As the first Republic of Armenia collapsed under the blows of Turkish Kemalists and Russian Bolsheviks, the Soviet Armenia, often referred to as “the Second Republic” was established. Soviet Armenia, as it is obvious from the word itself, was supposed to be ruled by “Soviets”, i.e. councils of workers and farmers. The elective legislative body of the Soviet Armenia was called the Supreme Council. The Supreme Council had 340 members, all elected from majoritarian districts, and its term lasted 5 years. Throughout the Soviet period the Supreme council played mostly a formal role, as all the decisions were taken by the Communist leadership. In fact, it was only the Communist Party that took part in elections, or rather, as it was called in the Soviet “newspeak” the alliance “of Communists and non-partisans”. Often there was only one candidate running in each district, so Soviet elections could be described as a certain type of ritual rather than a real political process. 

Soviet Armenia’s Supreme Council, 1980’s

 

However, by 1990, when the Soviet system was in crisis, conditions emerged for the Supreme Council to be transformed into a real parliament. In 1990 for the first time competitive elections into the Supreme Council took place and for the first (and last) time in the history of Soviet Armenia, the ruling political power was changed through elections: opposition Armenian National Movement gained majority, beating the Communists. As the USSR was collapsing and Armenia declared independence The Supreme Council became the first parliament of the Third Republic of Armenia.

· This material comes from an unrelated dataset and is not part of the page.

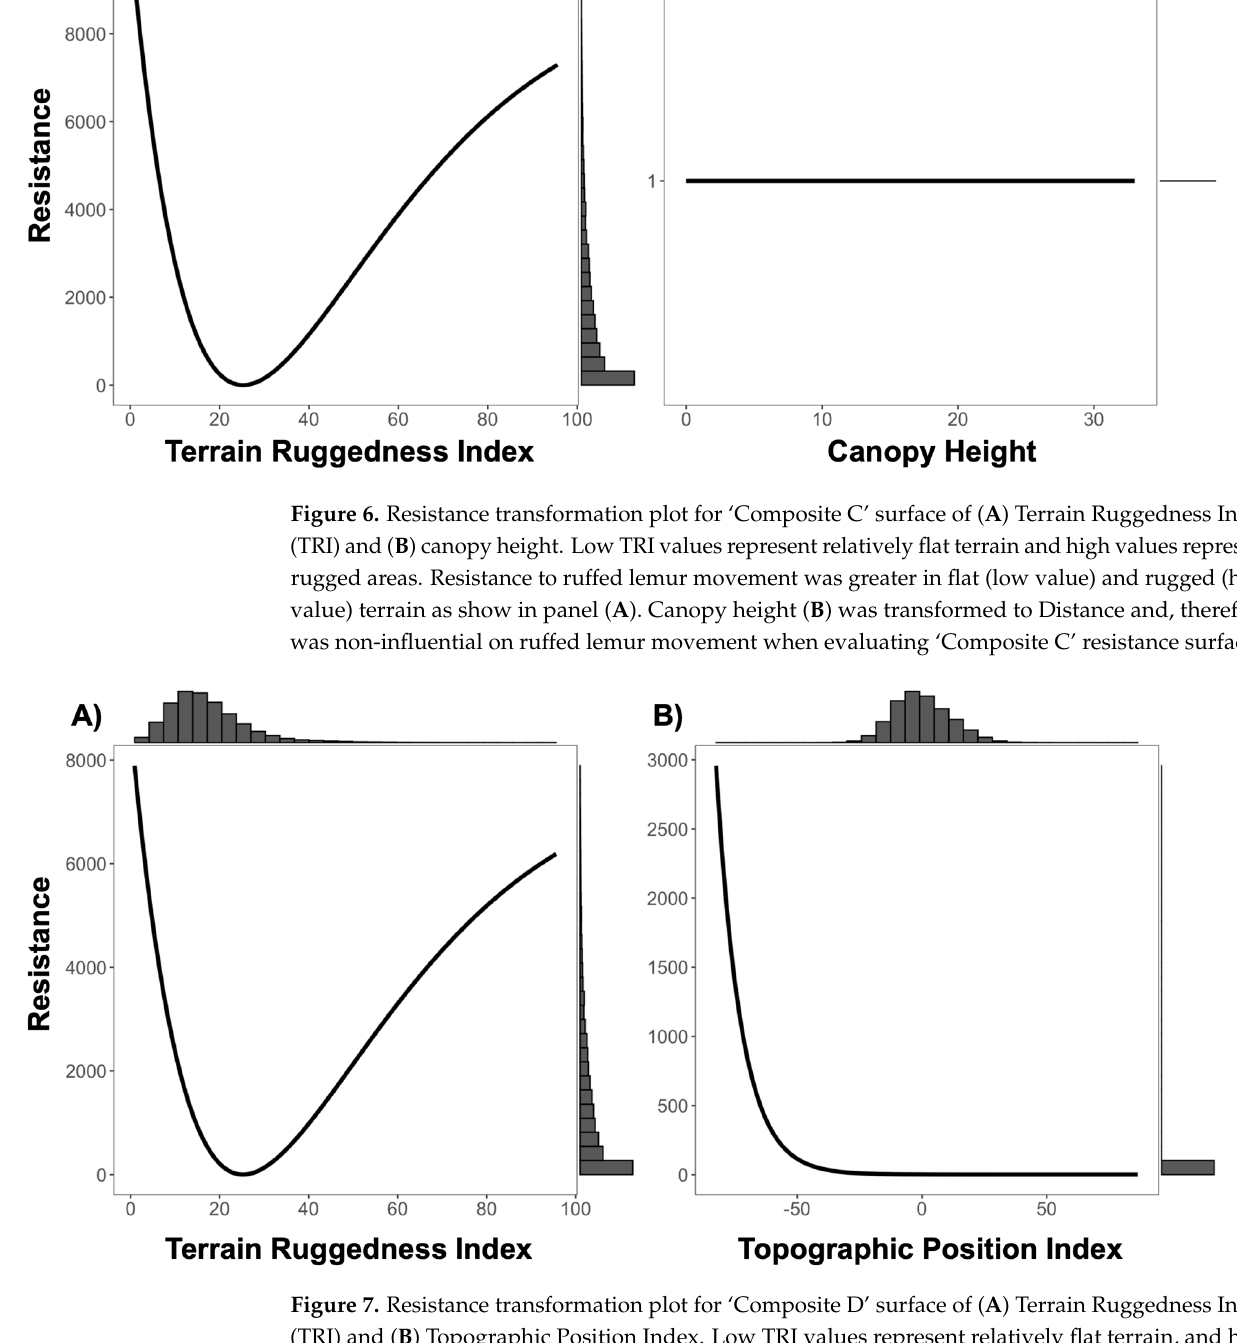
Figure 7. Resistance transformation plot for ‘Composite D’ surface of ( A ) Terrain Ruggedness Index (TRI) and ( B ) Topographic Position Index. Low TRI values represent relatively flat terrain, and high values represent rugged areas. Positive TPI values represent ridges, negative TPI values represent valleys, and flat terrain or areas of constant slope are represented by a TPI value near zero. Resistance to ruffed lemur movement was greater in flat (low value) and rugged (high value) terrain, as shown in panel ( A ). Resistance to ruffed lemur movement was lower for slopes leading to ridges and ridges, as shown in panel ( B ).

In 1995 the Supreme Council was replaced by the new legislative body, the National Assembly. It was also then that the first constitution of Armenia was adopted in a referendum. The constitution made Armenia a presidential-parliamentary republic with strong presidential power. Later changes in the constitution somewhat shifted the balance of power from the president to the parliament, but presidentialism was predominant until 2015, when the constitution was changed once again, opening the road to transfer to a parliamentary republic in spring 2018. The transfer to parliamentary republic was a subject of heated debates at the time, which still continue till this day. While some argue that parliamentarism is a more democratic form of government, an argument supported by the example of majority of European countries, others claim that Armenian political system is not ready yet for such a system, or that presidential system may be better suited for responding to crisis situations, of the kind that Armenia is going through today. Today, as Armenia is approaching its 8th parliamentary election throughout independence the jury is still out on the merits of parliamentary and presidential systems. However, one thing is clear: a strong parliament is the best guarantee that the people’s voice is heard.